* **What is required**
Extract every line of the material that contains the string "Юрьевна", treating uppercase and lowercase letters as distinct.

** Opening Given information block **

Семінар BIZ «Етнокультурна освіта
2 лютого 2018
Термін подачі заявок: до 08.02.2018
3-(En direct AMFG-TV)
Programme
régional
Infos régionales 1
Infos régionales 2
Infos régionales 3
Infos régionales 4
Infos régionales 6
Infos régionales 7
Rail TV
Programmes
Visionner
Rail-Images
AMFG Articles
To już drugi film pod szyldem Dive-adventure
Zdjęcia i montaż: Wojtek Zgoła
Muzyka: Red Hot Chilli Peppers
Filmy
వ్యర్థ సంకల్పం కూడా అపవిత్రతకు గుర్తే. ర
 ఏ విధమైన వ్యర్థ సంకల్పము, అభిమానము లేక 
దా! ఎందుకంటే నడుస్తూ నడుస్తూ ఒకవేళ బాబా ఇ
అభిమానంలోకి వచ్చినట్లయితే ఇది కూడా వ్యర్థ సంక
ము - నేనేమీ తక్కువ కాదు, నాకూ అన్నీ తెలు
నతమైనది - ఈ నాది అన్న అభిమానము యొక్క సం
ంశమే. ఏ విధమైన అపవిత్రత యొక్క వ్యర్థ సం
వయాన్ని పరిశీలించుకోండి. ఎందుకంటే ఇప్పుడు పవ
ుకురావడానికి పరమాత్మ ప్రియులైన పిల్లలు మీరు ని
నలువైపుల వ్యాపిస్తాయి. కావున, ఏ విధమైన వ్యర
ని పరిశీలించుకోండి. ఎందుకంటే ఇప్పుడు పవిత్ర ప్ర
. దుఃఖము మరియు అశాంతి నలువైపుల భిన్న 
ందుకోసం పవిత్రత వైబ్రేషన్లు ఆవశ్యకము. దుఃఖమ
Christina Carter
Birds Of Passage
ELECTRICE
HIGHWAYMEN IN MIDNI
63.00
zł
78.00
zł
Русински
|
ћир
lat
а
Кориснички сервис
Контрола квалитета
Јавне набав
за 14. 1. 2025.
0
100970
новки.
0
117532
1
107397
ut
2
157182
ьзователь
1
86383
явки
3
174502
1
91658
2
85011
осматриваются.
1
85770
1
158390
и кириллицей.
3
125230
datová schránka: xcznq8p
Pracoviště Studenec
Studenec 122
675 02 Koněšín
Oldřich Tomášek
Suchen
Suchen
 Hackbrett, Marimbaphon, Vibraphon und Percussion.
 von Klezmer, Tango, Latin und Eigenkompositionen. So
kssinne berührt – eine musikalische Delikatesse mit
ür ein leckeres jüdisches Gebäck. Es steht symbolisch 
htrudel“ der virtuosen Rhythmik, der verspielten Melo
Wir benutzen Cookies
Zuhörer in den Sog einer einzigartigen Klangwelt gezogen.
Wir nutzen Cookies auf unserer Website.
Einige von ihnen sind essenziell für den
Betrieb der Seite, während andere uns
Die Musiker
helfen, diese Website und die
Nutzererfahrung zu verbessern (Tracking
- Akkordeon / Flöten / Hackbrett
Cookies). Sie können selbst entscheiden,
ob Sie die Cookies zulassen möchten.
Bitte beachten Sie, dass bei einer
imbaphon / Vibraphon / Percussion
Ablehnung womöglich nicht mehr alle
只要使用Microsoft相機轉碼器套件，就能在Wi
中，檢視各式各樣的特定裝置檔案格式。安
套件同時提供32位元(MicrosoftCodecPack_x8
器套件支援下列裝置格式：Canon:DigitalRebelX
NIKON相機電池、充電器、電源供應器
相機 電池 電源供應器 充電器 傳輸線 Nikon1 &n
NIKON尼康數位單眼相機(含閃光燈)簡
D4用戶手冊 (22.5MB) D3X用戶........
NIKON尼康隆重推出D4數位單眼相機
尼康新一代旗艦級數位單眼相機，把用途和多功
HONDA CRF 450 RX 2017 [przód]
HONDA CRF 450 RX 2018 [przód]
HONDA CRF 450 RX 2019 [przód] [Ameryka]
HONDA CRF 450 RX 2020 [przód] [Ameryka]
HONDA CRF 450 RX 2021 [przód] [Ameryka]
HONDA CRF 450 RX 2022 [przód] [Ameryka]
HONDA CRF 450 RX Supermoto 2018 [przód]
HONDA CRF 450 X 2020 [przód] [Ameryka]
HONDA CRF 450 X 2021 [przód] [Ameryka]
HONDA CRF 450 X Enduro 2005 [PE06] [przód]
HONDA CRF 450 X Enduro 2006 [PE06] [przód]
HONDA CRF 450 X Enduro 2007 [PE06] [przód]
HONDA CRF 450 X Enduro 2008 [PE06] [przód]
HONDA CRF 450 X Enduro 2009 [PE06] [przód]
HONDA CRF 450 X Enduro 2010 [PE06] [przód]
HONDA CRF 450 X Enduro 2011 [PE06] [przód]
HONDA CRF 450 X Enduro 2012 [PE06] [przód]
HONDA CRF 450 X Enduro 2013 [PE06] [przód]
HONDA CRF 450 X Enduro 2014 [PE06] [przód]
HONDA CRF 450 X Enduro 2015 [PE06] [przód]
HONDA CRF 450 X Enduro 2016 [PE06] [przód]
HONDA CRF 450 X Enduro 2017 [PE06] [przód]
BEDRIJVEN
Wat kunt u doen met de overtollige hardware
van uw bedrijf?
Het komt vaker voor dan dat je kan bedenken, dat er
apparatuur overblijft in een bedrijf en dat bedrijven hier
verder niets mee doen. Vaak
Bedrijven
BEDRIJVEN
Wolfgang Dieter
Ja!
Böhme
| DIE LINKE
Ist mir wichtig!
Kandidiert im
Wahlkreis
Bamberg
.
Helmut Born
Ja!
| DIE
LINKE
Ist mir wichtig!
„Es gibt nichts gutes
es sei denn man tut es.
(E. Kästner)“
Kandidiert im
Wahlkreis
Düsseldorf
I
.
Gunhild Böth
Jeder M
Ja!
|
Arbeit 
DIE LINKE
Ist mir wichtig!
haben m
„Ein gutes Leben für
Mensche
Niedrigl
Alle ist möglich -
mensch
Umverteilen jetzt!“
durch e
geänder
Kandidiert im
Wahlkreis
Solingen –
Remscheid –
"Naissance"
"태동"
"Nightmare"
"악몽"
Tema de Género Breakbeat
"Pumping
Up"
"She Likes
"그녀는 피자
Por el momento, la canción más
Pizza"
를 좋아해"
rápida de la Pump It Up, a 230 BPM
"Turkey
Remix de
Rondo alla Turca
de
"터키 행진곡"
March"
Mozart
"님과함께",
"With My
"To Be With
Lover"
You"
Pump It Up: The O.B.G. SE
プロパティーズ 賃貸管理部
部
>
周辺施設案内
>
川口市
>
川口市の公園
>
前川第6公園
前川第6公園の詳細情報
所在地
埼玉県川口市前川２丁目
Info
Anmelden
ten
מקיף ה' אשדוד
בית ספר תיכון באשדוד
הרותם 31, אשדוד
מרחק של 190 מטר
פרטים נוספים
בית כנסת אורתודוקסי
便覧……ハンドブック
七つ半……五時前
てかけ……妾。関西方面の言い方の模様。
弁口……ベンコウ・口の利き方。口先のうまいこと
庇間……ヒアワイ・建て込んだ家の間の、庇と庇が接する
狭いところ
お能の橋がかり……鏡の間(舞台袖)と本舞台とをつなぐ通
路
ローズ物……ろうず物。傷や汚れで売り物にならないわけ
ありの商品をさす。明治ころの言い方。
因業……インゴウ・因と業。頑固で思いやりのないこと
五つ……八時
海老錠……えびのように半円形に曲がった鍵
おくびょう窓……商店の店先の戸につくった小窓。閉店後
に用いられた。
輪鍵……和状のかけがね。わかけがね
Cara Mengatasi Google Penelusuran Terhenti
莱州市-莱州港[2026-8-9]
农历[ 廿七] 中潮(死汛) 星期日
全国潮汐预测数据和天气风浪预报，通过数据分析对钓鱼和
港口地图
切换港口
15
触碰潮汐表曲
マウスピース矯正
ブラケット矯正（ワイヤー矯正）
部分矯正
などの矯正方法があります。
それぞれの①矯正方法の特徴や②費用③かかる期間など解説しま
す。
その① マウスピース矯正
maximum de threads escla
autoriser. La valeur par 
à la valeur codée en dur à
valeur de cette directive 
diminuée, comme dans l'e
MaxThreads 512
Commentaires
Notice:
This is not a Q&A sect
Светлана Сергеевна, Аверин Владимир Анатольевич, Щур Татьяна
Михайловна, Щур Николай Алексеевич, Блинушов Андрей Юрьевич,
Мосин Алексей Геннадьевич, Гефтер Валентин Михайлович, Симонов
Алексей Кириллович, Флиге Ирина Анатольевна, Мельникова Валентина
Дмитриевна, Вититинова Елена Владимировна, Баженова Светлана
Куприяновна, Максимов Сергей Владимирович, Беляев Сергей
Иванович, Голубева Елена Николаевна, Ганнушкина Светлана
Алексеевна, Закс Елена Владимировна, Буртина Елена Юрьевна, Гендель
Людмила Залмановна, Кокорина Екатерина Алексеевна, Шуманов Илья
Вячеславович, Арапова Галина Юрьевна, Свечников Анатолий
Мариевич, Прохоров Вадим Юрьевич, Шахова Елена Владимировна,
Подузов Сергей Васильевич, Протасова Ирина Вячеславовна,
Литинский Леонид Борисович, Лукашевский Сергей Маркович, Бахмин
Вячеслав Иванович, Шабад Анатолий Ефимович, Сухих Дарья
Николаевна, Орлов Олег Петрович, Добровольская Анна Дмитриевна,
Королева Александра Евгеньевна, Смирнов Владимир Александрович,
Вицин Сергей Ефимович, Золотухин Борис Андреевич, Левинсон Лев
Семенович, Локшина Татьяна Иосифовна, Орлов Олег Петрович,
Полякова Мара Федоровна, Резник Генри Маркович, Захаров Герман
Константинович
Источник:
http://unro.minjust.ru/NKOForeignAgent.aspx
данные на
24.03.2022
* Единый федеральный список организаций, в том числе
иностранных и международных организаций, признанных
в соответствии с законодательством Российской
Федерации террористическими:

** Closing Given information block **

* **Problem solution**
Алексеевна, Закс Елена Владимировна, Буртина Елена Юрьевна, Гендель
Вячеславович, Арапова Галина Юрьевна, Свечников Анатолий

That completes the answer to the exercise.